Personal information
- Full name: Yegor Sergeyevich Ushakov
- Date of birth: 2 December 2002 (age 23)
- Place of birth: Moscow, Russia
- Height: 1.76 m (5 ft 9 in)
- Position: Forward

Team information
- Current team: Rodina-2 Moscow
- Number: 41

Youth career
- 0000–2020: Torpedo Moscow
- 2020–2022: CSKA Moscow

Senior career*
- Years: Team / Apps / (Gls)
- 2022–2026: CSKA Moscow / 11 / (1)
- 2023–2024: → Krylia Sovetov Samara (loan) / 1 / (0)
- 2026–: Rodina-2 Moscow / 0 / (0)

International career^{‡}
- 2019: Russia U-18 / 5 / (0)
- 2021: Russia U-21 / 1 / (0)

= Yegor Ushakov =

Russian footballer (born 2002)

Yegor Sergeyevich Ushakov (Егор Сергеевич Ушаков; born 2 December 2002) is a Russian football player who plays for Rodina-2 Moscow.

==Club career==
He made his debut in the Russian Premier League for CSKA Moscow on 3 April 2022 in a game against Ural Yekaterinburg. He made his first start and scored his first goal in CSKA's next game on 9 April against Khimki.

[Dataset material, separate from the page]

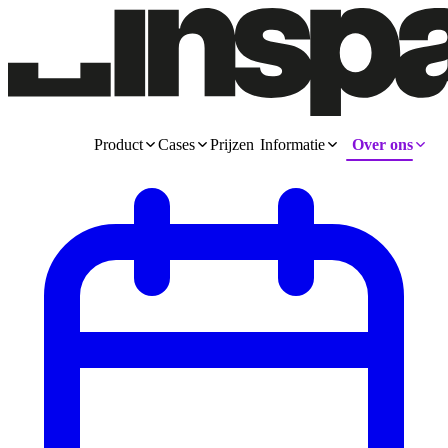
Product
Cases
Prijzen
Informatie
Over ons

On 20 May 2022, Ushakov signed a new four-year contract with CSKA.

On 13 September 2023, Ushakov joined Krylia Sovetov Samara on loan with an option to buy. The loan was terminated early in March 2024 due to Ushakov's injury.

In the 2024–25 season, Ushakov only appeared on the bench for CSKA following recovery from the injury, and in the 2025–26 season, he was not included in the matchday squad for any games despite being registered with the league. He left CSKA after his contract expired at the end of the 2025–26 season.

==Career statistics==

Appearances and goals by club, season and competition
Club: Season; League; Cup; Total
Division: Apps; Goals; Apps; Goals; Apps; Goals
CSKA Moscow: 2021–22; Russian Premier League; 7; 1; 1; 0; 8; 1
2022–23: Russian Premier League; 4; 0; 1; 0; 5; 0
2024–25: Russian Premier League; 0; 0; 0; 0; 0; 0
2025–26: Russian Premier League; 0; 0; 0; 0; 0; 0
Total: 11; 1; 2; 0; 13; 1
Krylia Sovetov Samara (loan): 2023–24; Russian Premier League; 1; 0; 1; 0; 2; 0
Career total: 12; 1; 2; 0; 14; 1

==Personal life==
In May 2026, Ushakov married actress Stasya Miloslavskaya.